*** Opening of TEXT PROVIDED ***

Preparation Time: 20 minutes Baking Time: 45 minutes Yield:Plenty!

The pursuit of physical perfection – well such as it is possible for those over 50 considering the inexorable effect of gravity – requires, other than regular physical exercise, a change in eating habits.

The first requirement is a healthy diet, and the second is a healthy eating plan. Neither comes easy, and personal experience reinforces the maxim that “too much, too soon, too fast” leads inevitably to disastrous backsliding. So, mixed metaphors aside, softly, softly catchy monkey helps to avoid the otherwise inevitable slip betwixt cup and lip.

Cutting out wheat products is one of the surprisingly easy things one can do, starting with bread, and moving on to things like pasta, and even biscuits and shortbread.

Having done two different rye bread recipes – one a soda bread and the other a traditional yeast bread – I was approached by one of the ladies at the gym (West Workout in Fountain Court, Somerset West) to come up with a rye biscuit recipe. My compromise was to craft a shortbread recipe instead, which is the subject of this week’s column.

The original recipe comes from “The Guild Collection”, a compendium of recipes published by the Grahamstown DSG (Diocesan School for Girls) Guild, dear wife Eppie’s alma mater. This was the seventh edition of the cookbook, and it includes recipes from as far back as 1920, the one with which I started having been supplied by Denise Howell (nee Lardner-Burke) in 1934.

*** Close of TEXT PROVIDED ***

#### EXERCISE DESCRIPTION
Carry the rye shortbread column forward from its last sentence. The listing that follows isn't needed.

*** Opening of ENTRIES SHOWN ***

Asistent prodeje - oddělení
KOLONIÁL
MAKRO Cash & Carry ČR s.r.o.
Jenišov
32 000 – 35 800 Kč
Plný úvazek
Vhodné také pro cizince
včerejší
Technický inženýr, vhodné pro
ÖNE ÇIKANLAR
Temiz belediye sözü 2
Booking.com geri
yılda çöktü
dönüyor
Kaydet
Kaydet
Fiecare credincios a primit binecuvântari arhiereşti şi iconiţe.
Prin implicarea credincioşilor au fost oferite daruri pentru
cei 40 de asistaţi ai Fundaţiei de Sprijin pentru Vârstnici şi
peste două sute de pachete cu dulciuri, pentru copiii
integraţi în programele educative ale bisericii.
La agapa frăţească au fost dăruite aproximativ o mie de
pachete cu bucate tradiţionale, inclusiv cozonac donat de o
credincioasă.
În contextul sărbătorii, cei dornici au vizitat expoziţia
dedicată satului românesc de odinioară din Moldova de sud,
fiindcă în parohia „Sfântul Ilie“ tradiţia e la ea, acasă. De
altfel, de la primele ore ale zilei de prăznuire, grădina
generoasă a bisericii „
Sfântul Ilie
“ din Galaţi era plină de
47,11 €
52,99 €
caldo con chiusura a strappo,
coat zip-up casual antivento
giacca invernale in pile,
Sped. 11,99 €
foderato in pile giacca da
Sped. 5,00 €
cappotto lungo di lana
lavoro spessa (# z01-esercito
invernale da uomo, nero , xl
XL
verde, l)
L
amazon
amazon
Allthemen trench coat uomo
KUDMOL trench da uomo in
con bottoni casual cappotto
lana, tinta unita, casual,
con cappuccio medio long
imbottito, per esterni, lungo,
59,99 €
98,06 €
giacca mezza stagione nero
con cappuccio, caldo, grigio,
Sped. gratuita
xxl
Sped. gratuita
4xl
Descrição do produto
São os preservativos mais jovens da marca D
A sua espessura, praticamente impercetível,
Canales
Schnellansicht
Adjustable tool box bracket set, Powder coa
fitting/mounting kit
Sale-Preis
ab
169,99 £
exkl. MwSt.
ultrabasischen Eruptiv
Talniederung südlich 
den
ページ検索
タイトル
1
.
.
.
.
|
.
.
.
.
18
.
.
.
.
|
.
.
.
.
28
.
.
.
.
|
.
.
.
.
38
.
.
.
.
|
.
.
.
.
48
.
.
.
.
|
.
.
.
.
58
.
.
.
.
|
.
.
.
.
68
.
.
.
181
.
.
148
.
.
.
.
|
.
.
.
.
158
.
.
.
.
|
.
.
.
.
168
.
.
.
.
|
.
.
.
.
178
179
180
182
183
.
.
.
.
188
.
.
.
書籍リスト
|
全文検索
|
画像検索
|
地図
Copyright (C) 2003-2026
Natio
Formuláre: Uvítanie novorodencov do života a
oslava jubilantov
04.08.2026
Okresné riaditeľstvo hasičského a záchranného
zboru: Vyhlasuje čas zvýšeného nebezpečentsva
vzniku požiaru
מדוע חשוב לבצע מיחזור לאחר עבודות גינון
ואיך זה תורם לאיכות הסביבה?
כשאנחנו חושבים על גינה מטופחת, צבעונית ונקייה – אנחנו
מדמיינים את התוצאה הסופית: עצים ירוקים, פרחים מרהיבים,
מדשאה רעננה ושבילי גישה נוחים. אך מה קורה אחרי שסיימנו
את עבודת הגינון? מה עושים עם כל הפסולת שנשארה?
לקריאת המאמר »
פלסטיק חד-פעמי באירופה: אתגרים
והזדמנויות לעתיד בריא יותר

*** Close of ENTRIES SHOWN ***
*** Opening of ENTRIES SHOWN ***

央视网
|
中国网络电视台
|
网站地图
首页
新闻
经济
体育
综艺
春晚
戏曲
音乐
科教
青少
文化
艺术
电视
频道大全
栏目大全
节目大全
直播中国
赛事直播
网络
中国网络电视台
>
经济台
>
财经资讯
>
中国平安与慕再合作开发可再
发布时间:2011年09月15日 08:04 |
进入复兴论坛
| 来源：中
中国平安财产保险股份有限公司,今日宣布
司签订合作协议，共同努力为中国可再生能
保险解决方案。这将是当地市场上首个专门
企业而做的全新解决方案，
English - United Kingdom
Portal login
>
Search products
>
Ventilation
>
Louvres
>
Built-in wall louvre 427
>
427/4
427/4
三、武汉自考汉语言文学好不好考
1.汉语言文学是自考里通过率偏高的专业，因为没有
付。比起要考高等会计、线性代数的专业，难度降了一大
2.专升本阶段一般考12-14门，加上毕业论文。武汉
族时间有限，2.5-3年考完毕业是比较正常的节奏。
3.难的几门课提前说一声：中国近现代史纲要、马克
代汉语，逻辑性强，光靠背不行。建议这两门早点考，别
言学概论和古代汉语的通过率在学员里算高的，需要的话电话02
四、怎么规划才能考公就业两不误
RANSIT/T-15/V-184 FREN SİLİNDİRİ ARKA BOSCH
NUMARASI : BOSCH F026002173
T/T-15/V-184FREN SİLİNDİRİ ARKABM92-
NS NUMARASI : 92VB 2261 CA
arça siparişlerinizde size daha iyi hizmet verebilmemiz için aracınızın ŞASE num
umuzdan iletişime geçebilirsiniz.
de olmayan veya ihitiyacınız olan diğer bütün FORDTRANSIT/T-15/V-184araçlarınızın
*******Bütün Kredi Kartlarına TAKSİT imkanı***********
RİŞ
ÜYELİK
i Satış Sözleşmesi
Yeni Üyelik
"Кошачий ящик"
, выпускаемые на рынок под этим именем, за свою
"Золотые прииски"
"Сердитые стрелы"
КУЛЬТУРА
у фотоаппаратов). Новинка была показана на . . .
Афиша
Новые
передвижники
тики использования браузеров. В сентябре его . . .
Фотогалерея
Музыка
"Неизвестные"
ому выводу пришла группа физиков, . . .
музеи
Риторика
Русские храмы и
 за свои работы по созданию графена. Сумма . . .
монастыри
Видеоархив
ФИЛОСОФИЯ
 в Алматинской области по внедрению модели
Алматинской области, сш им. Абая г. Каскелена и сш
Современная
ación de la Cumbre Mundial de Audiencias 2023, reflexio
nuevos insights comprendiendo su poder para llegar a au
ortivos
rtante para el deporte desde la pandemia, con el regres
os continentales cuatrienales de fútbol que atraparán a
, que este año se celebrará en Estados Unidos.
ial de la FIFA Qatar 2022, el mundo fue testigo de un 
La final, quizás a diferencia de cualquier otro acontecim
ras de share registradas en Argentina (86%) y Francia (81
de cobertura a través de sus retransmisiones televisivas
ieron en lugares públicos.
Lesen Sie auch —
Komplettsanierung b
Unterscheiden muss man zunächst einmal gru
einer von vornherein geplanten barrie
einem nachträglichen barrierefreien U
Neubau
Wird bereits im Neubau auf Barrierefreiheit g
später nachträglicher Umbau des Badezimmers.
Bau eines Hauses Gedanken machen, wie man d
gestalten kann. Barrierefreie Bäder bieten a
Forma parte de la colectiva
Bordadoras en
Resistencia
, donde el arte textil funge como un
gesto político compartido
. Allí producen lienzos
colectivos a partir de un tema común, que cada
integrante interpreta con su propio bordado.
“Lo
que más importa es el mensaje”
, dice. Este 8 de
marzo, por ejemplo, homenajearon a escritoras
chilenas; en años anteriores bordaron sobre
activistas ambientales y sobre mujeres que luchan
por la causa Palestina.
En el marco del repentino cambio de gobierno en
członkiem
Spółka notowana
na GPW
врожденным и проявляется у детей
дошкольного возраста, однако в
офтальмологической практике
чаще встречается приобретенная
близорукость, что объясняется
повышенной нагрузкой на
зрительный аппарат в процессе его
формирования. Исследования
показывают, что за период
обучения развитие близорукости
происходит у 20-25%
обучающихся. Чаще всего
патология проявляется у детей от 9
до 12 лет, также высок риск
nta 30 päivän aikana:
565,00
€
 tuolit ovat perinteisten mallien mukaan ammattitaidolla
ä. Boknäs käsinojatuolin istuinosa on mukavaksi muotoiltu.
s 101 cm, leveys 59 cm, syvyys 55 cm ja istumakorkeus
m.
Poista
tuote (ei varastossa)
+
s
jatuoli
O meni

*** Close of ENTRIES SHOWN ***

#### RESPONSE AREA
Ingredient Selection and Preparation

250g butter: softened enough that you can mix in the dry ingredients. Use the microwave if you need to, but the butter must not be liquid.

250g pure rye flour: sifted.

100g cornflour: sifted.

125g sugar: castor sugar is best, but if you have none, you can easily make your own in a small blender jug. Pulse the sugar until the granules are fine enough.

Method

Pre-heat your oven to 160 deg C.

Cream the butter and sugar, using either your very fancy mixer, or the very simple handheld electric beater that I use. The result is much the same.

You want the sugar granules to be almost completely incorporated into the butter. If you rub a spot between thumb and forefinger, you should feel only the slightest grittiness. It should take about 7 minutes or so of beating.

Add the sifted rye flour and the cornflour, and fold it in using a metal spoon. Work gently and carefully, so that you do not knock out all the air in the flour.

As soon as the dry and wet ingredients are combined (there should be no dry flour left in the bottom of the mixing bowl) stop mixing.

Transfer the mixture into a well buttered shallow baking tin – I used one 300 x 220 mm in size – and press down gently to give you a shortbread about 1cm thick.

The mixture is quite sticky, so you may need to moisten your finger tips with a bit of butter when pressing it into the baking tray.

Work quickly because you must keep the mixture as cool as possible. The less contact with your hands, the better.

Prick the surface of the shortbread gently with a fork to make a pattern, then place it in mid-oven and bake for about 45 minutes, or until golden and done through.

Keep an eye on it, and if it starts to brown too much, remove it from the oven, and poke a thin bladed knife to the bottom of the tray and withdraw it. If there is any trace of stickiness, then turn the oven down ten degrees, and return to the oven for a further five minutes or so.

Remove from the oven when done, and cut into fingers with a very sharp thin bladed knife.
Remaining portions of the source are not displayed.